> _ABOUT THIS TASK_: Transcribe exactly the first line of the listing below and each line that follows it, ending with the line that contains "votre choix.", and omit the remainder.

> _LISTED RECORDS_:
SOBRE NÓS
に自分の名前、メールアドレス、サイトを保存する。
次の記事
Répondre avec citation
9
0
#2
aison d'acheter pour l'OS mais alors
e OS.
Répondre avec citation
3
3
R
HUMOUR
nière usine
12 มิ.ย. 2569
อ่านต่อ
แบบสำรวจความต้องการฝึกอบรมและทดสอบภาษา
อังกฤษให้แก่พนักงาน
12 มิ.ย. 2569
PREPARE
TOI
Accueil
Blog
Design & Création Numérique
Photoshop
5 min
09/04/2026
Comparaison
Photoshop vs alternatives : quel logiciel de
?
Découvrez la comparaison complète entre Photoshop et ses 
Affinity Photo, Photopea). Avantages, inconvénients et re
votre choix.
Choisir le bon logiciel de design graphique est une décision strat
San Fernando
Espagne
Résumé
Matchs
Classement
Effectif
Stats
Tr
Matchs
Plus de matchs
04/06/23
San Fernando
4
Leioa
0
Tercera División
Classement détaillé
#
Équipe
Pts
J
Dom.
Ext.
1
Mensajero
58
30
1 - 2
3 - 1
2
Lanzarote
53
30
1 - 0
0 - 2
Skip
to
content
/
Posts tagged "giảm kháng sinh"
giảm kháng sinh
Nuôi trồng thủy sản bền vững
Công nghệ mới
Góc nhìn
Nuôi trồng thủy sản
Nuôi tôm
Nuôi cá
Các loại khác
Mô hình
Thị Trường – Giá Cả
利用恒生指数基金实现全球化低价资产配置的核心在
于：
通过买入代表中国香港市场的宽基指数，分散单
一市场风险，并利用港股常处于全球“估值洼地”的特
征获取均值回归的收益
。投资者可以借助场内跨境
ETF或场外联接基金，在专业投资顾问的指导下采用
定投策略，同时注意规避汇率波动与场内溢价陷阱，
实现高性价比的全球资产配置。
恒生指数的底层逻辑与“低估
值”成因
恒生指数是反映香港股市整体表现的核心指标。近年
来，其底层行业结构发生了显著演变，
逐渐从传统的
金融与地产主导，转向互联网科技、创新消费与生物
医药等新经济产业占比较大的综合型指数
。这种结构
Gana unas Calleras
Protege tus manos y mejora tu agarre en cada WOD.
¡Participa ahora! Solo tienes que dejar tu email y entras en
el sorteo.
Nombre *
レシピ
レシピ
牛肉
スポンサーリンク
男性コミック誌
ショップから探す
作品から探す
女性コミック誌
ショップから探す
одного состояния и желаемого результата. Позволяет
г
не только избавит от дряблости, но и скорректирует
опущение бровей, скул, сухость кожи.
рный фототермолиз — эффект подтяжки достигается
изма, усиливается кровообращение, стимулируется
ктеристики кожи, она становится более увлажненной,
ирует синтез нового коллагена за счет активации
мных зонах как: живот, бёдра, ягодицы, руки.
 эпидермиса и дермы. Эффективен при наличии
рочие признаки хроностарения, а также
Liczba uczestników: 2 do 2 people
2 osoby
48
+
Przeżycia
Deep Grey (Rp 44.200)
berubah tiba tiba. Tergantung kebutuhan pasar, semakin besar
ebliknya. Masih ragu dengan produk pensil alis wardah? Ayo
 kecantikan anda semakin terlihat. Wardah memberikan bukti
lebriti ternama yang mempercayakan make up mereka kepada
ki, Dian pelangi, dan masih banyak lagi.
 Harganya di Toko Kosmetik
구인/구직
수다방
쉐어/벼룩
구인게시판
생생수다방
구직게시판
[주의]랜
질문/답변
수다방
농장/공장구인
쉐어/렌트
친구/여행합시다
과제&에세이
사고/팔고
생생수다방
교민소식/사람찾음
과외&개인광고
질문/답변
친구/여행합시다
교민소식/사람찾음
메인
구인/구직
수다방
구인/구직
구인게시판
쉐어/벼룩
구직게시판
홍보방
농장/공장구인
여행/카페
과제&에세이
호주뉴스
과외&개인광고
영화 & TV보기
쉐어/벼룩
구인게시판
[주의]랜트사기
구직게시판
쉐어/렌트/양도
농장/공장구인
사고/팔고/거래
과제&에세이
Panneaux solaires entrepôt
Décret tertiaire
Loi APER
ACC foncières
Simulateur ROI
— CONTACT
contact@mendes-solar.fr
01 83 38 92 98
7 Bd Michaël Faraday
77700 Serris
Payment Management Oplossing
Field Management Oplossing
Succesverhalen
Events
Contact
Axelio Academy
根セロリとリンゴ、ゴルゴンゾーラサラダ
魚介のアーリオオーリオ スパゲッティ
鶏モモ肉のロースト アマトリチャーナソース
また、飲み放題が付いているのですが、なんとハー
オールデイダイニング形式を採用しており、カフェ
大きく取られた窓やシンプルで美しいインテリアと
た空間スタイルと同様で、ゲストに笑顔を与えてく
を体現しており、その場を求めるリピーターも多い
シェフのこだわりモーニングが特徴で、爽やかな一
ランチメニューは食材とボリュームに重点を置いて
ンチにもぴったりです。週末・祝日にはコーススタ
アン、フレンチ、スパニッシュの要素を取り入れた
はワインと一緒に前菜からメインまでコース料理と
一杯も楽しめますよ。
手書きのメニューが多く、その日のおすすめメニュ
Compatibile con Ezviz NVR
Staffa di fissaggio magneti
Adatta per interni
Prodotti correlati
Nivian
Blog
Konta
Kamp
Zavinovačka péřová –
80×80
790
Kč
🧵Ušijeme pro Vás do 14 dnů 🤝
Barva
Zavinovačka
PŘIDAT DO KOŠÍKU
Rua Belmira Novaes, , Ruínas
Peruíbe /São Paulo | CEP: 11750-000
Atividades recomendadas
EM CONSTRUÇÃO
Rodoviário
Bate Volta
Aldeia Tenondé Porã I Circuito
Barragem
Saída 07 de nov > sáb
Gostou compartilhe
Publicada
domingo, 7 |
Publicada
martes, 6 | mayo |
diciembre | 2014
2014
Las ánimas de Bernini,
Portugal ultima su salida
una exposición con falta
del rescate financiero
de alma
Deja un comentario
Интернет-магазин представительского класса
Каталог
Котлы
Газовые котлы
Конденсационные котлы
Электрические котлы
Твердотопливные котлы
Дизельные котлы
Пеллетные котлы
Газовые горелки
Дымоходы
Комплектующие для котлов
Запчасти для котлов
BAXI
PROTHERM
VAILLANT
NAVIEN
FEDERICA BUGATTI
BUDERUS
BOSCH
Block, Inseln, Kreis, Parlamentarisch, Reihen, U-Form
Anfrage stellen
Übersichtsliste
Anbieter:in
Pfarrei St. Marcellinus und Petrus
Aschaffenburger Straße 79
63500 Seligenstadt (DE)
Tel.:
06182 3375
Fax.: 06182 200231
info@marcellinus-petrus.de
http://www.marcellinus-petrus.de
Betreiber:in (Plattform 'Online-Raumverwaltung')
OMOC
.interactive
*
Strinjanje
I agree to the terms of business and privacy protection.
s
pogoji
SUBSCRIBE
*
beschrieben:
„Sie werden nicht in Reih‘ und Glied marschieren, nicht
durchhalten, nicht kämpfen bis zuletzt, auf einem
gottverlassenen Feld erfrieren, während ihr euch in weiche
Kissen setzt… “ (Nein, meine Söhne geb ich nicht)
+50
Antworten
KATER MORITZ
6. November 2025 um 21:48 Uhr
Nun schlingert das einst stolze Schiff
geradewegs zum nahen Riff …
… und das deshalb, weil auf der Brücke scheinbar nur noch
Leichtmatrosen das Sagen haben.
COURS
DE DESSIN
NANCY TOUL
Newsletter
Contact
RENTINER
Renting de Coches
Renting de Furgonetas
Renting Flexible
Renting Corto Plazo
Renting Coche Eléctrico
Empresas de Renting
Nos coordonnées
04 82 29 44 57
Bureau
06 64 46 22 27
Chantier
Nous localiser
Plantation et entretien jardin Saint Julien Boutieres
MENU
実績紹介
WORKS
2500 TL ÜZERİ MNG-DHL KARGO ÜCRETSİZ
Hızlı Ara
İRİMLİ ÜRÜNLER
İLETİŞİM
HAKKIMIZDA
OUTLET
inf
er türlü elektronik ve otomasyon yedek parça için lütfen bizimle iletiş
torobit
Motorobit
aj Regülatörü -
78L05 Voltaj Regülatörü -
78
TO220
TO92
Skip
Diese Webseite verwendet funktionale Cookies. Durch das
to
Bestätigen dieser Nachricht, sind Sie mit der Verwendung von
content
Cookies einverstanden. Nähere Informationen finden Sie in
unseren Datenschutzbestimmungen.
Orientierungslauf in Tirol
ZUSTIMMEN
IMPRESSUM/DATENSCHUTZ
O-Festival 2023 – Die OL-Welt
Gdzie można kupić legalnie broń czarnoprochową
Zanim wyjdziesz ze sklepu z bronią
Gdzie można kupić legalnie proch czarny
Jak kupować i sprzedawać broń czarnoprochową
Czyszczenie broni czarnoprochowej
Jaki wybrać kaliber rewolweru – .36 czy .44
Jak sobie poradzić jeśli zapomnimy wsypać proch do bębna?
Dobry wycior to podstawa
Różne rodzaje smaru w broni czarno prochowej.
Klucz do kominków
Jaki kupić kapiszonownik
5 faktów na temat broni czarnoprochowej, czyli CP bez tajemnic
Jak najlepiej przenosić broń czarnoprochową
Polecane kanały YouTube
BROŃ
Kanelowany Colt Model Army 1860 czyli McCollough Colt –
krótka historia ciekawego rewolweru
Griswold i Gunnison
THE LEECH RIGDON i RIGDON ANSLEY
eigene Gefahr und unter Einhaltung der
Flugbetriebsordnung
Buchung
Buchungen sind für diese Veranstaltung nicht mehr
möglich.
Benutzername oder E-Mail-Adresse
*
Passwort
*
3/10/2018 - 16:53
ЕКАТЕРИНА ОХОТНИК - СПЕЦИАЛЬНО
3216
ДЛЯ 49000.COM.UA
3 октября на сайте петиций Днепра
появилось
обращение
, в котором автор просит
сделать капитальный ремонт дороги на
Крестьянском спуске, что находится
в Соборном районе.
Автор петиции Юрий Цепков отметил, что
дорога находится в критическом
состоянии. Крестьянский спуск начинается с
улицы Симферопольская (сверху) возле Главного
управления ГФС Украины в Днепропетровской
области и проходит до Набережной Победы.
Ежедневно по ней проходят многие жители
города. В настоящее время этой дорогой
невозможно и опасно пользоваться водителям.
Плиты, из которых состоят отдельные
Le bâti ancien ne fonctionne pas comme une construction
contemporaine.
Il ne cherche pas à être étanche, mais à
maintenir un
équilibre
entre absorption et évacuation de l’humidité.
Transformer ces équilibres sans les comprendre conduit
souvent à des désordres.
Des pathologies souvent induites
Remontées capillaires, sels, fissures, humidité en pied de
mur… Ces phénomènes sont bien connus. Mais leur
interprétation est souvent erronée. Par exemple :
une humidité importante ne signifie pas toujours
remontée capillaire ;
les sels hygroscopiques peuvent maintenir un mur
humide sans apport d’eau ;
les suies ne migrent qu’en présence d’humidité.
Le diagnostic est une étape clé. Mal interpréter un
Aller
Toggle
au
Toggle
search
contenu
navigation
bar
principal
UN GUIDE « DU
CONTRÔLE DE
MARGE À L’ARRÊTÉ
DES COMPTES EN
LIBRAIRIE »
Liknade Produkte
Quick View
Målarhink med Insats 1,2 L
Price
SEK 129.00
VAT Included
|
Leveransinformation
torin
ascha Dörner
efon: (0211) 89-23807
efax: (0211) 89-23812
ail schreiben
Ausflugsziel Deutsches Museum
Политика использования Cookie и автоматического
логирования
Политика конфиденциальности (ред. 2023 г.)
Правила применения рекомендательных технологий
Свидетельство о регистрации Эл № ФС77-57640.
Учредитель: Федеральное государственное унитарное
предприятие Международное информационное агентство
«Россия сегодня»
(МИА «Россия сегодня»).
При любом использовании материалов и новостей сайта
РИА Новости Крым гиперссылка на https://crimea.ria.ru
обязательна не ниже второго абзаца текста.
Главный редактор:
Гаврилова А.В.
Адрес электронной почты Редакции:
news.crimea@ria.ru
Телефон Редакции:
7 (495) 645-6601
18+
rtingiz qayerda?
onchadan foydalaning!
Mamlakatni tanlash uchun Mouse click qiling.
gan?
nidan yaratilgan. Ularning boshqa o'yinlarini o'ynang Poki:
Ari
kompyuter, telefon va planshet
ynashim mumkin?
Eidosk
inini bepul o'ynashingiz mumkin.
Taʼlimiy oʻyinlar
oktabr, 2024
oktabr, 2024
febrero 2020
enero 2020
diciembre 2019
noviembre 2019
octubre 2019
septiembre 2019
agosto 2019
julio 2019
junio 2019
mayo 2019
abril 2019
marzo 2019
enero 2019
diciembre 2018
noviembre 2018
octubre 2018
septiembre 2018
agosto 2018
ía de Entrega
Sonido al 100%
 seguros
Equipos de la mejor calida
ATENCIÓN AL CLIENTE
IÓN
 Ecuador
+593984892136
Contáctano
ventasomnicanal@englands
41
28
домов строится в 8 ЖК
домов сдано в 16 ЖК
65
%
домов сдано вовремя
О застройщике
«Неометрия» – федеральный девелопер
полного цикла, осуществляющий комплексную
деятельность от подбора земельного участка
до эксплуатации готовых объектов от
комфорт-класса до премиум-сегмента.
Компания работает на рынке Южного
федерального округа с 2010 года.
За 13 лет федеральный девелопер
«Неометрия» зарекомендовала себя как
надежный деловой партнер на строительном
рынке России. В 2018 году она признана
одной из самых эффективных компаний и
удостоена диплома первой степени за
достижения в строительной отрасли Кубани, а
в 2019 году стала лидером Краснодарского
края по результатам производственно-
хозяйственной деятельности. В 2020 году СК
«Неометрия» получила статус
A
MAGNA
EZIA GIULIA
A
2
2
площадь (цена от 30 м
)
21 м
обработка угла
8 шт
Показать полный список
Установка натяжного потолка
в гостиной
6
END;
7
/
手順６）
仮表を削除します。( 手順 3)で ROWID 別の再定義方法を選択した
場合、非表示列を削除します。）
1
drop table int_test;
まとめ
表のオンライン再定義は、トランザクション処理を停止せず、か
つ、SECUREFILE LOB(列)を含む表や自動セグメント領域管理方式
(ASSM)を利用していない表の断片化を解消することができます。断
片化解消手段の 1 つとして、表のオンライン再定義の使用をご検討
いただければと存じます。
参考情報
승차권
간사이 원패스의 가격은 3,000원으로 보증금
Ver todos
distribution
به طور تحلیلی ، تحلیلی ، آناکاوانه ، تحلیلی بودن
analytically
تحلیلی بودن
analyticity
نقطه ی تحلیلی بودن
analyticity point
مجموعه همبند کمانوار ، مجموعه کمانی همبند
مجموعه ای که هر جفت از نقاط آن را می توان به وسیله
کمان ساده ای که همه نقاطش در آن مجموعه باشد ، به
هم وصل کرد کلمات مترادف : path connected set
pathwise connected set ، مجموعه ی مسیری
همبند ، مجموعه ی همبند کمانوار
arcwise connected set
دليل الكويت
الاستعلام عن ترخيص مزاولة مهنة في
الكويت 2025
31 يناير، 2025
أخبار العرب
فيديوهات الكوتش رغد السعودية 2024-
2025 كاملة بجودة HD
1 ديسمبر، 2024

> _EXERCISE ANSWER_:
SOBRE NÓS
に自分の名前、メールアドレス、サイトを保存する。
次の記事
Répondre avec citation
9
0
#2
aison d'acheter pour l'OS mais alors
e OS.
Répondre avec citation
3
3
R
HUMOUR
nière usine
12 มิ.ย. 2569
อ่านต่อ
แบบสำรวจความต้องการฝึกอบรมและทดสอบภาษา
อังกฤษให้แก่พนักงาน
12 มิ.ย. 2569
PREPARE
TOI
Accueil
Blog
Design & Création Numérique
Photoshop
5 min
09/04/2026
Comparaison
Photoshop vs alternatives : quel logiciel de
?
Découvrez la comparaison complète entre Photoshop et ses 
Affinity Photo, Photopea). Avantages, inconvénients et re
votre choix.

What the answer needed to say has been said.